# Exercise material
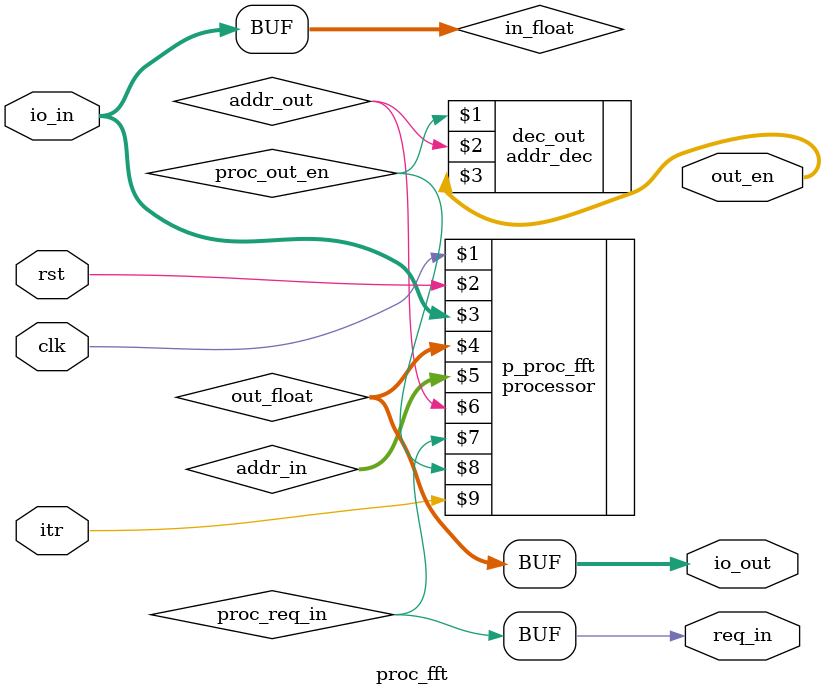
<source format=v>
module proc_fft (
input clk, rst,
input signed [31:0] io_in,
output signed [31:0] io_out,
output [0:0] req_in,
output [1:0] out_en,
input itr);

wire signed [31:0] in_float;
wire signed [31:0] out_float;

assign in_float = io_in;

wire proc_req_in, proc_out_en;
wire [-1:0] addr_in;
wire [0:0] addr_out;

processor
#(.NUBITS(32),
.NBMANT(23),
.NBEXPO(8),
.NUGAIN(128),
.MDATAS(75),
.MINSTS(378),
.SDEPTH(10),
.NUIOIN(1),
.NUIOOU(2),
.FFTSIZ(3),
.CAL(1),
.LES(1),
.MLT(1),
.ADD(1),
.ILI(1),
.F_MLT(1),
.F_NEG(1),
.F_ADD(1),
.F_NEG_M(1),
.LDI(1),
.SRF(1),
.F2I(1),
.DFILE("proc_fft_data.mif"),
.IFILE("proc_fft_inst.mif")
) p_proc_fft (clk, rst, in_float, out_float, addr_in, addr_out, proc_req_in, proc_out_en, itr);

assign io_out = out_float;

assign req_in = proc_req_in;
addr_dec #(2) dec_out(proc_out_en, addr_out, out_en);

endmodule
</source>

# Work instructions
Which lines above contain the word "input"? Show each of them.

# Solution
input clk, rst,
input signed [31:0] io_in,
input itr);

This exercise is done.